I am reading the most up-to-date documentation I can find, which AFAICS is the most up-to-date available. At the very least, the principles of a completely backend-agnostic GPGPU Julia program aren’t as obvious from the documentation as they could be. And I still feel like something is still missing, even after what I’ve learned from this thread.
(On the upside, if it’s just a documentation matter, then I’ll be happy to give a hand where I can, and if there is indeed still some aspect missing maybe I can contribute to that too!)
To show what I mean, let me try with an example. I need to anticipate that what follows isn’t to diss on the authors of any of the packages —I can easily guess the titanic efforts that go into their development. But I want to clarify what someone coming from my background faces when trying to write a vendor-neutral GPU program in Julia.
Let’s say that I want to write a simple Julia program that runs a simple kernel on GPU. The program should be such that
- a device is selected automatically if the user doesn’t specify one (possibly a performant one, but this is just a bonus);
- the user can override the automatic selection, and should be able to choose any computational device available on the machine and supported by the runtime;
- bonus points, the software informs the user about the device that is going to be used.
Aside from the device selection, the program does something very simple:
- allocates an array (on GPU);
- initializes the array (on GPU);
- verifies (on host) that the array is correctly initialized, informing the user in case of a mismatch (showing the first index, expected and computed values).
- bonus points, it shows the kernel runtime in case of successful execution.
I have some sample code to do this in SYCL here (the sample-select
program allows selection of the platform and device by assigning the corresponding ordinals to environment variables SYCL_PLATFORM
and SYCL_DEVICE
; the details of how the user specifies the device override are —hopefully— not particularly relevant).
One of the key points I want to highlight about the above-linked SYCL examples is that at no point in my SYCL code there’s any mention at all of any specific backend. Which backends are available and which devices they expose to the user is something which is entirely managed by the SYCL runtime (and e.g. if I compile the code against different runtimes —CodePlay vs Intel’s vs AdaptiveCpp— I will end up seeing different devices —but that’s a runtime limitation, not a “my code” limitation.)
So let’s say that I want to port this to Julia.

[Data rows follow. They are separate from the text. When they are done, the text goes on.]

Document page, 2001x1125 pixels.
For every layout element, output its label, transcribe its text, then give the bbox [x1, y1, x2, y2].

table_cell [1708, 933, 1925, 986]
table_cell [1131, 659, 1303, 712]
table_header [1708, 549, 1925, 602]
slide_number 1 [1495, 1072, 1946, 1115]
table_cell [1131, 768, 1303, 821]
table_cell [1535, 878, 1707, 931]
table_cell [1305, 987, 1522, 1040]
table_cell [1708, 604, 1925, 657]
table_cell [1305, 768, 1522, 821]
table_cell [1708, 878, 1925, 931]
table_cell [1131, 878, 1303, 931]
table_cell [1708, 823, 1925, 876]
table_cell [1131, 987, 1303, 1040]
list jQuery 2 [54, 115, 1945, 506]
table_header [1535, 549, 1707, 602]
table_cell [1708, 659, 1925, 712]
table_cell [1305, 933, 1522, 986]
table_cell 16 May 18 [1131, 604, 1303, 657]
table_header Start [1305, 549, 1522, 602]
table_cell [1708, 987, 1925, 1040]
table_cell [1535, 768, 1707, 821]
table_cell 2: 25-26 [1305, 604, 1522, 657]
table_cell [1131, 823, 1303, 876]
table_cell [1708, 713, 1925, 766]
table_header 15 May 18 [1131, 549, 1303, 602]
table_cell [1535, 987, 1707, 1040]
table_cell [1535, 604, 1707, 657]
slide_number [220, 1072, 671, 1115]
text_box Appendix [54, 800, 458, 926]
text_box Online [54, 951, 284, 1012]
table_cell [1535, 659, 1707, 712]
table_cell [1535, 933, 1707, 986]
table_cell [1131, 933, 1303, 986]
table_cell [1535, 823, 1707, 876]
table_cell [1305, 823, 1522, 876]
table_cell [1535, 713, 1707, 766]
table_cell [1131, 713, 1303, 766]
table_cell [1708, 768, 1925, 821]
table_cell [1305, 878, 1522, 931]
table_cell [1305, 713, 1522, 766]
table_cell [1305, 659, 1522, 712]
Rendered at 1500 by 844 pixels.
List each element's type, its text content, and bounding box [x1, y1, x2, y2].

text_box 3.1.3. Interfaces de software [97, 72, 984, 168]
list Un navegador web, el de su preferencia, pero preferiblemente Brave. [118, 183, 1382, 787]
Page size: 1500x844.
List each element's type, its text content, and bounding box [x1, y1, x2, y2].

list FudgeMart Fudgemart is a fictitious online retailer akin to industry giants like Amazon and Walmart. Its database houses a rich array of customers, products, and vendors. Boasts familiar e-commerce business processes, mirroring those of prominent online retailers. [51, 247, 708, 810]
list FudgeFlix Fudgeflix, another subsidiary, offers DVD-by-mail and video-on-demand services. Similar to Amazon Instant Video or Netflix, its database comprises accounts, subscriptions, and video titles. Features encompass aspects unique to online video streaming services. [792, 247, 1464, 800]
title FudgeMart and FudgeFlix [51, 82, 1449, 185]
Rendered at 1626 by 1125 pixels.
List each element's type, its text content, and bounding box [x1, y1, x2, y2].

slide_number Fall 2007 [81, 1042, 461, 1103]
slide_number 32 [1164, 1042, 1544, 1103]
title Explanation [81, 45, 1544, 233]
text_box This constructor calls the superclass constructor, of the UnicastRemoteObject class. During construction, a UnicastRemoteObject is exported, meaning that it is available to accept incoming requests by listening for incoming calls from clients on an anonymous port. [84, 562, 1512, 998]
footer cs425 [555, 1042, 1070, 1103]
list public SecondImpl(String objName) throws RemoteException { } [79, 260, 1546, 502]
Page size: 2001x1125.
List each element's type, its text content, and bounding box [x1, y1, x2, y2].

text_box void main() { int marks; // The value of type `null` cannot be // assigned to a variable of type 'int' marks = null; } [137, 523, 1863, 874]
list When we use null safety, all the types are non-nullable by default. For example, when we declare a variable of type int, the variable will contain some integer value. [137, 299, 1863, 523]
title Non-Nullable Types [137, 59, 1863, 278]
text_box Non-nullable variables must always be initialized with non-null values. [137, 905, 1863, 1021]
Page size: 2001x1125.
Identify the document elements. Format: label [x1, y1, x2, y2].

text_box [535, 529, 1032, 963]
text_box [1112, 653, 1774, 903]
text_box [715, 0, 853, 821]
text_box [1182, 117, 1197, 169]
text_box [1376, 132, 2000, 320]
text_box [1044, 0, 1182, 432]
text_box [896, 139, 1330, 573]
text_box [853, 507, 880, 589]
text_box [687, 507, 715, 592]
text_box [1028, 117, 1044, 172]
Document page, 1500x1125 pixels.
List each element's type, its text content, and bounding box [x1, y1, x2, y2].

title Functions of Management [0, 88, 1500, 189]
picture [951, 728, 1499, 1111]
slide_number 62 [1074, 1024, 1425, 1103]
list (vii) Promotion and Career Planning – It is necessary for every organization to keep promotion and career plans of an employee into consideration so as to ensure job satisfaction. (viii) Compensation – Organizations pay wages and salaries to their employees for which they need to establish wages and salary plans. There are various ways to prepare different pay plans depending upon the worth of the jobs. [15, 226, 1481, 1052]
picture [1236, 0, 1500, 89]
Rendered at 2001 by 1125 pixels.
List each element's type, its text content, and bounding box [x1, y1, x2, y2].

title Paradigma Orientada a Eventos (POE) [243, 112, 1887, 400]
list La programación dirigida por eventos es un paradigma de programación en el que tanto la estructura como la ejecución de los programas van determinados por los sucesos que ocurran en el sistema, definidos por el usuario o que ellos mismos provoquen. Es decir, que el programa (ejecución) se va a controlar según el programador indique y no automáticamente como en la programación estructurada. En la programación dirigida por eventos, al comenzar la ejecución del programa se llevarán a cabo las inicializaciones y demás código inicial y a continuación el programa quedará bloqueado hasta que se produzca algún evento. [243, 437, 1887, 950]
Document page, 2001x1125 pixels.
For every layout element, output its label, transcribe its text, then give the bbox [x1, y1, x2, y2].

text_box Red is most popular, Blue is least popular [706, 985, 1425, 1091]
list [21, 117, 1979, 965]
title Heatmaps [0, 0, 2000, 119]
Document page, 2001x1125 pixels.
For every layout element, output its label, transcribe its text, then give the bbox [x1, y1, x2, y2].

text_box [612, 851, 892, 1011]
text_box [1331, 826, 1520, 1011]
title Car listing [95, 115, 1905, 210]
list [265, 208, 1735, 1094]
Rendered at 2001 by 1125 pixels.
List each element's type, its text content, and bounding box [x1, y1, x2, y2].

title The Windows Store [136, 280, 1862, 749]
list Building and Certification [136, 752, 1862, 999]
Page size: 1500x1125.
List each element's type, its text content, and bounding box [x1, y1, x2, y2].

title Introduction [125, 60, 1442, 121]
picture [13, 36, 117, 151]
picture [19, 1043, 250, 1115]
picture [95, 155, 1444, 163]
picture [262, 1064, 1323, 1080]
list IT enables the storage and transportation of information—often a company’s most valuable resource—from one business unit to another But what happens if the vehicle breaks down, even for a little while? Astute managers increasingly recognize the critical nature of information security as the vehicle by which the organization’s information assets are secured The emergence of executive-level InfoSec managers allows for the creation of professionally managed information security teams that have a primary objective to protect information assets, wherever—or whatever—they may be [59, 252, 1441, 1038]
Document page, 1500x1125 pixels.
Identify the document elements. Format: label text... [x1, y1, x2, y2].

I go to juliagpu.org and in the Learn section I find that the solution to vendor-neutral GPU programming is KernelAbstractions.jl —so far so good. The 3-hour workshop video has a section on its use, and from it I learn that at least for memory allocations, “vendor neutrality” is achieved with an if
cascade that remaps constants. Not exactly what I’m looking for, but maybe the situation has changed since 2021, when the seminar was recorded.
So I go read the KA QuickStart documentation (I assume this is the latest version) and once again I’m shown different ways to do things for the CPU
, CUDA
, AMDGPU
and oneAPI
backends, each using its own vendor-specific device type to allocate memory.
(FWIW, the same goes for AcceleratedKernels.jl: the README shows an example that explicitly depends on one specific backend —Metal).
The first mention I see of a vendor-neutral way to handle memory allocation is the memcopy
kernel example for KA that shows the existence of KernelAbstractions.zeroes
and KernelAbstractions.ones
. To learn about the non-initializing KernelAbstractions.allocate
I have to browse the API section.
These allocations depend on a backend selection. So it looks like I can write the kernel, the kernel-calling function and even the allocation management in a vendor-neutral way, once the backend has been selected. Excellent, this is pretty close to what I can do in SYCL, where the device-specificity can be relegated (usually) to the queue construction.
Now the backend selection is the only thing missing. In SYCL writing a custom selector, while non-trivial, is rather straightforward and still vendor-neutral: you just iterate over the platforms (i.e. backends) announced by the SYCL runtime.
So no I go to the utils.lj
file in the example, which is documented as the one choosing the backend. It’s an if
cascade (with only two entries: CUDA is attempted, fallback is to CPU).
So unless I’m still missing something, at the very least to be able to implement in JuliaGPU something with the requirements I mentioned above what’s still needed is a higher-level module (or something in KA) that tries to load each of the supported backends (I say try-load because rather than having all of them as hard dependencies, it’d be more sensible for the user to only have packages relevant to their hardware installed —e.g. no Metal.jl except on macOS, no AMDGPU if there’s no AMD GPUs, etc), and for each of the available backends finds which ones actually expose viable devices, and selects one of these by some internal criteria in addition to offering to the user a way to choose a different one (backend and device) if they so desire.
There’s more after this (for example, I’d appreciate a consistent interface to access device properties regardless of backend), but at the very least, to answer @giordano’s question too, this is what I find it’s missing. (And truly, if there’s any way I can help, I’d be happy to give a try.)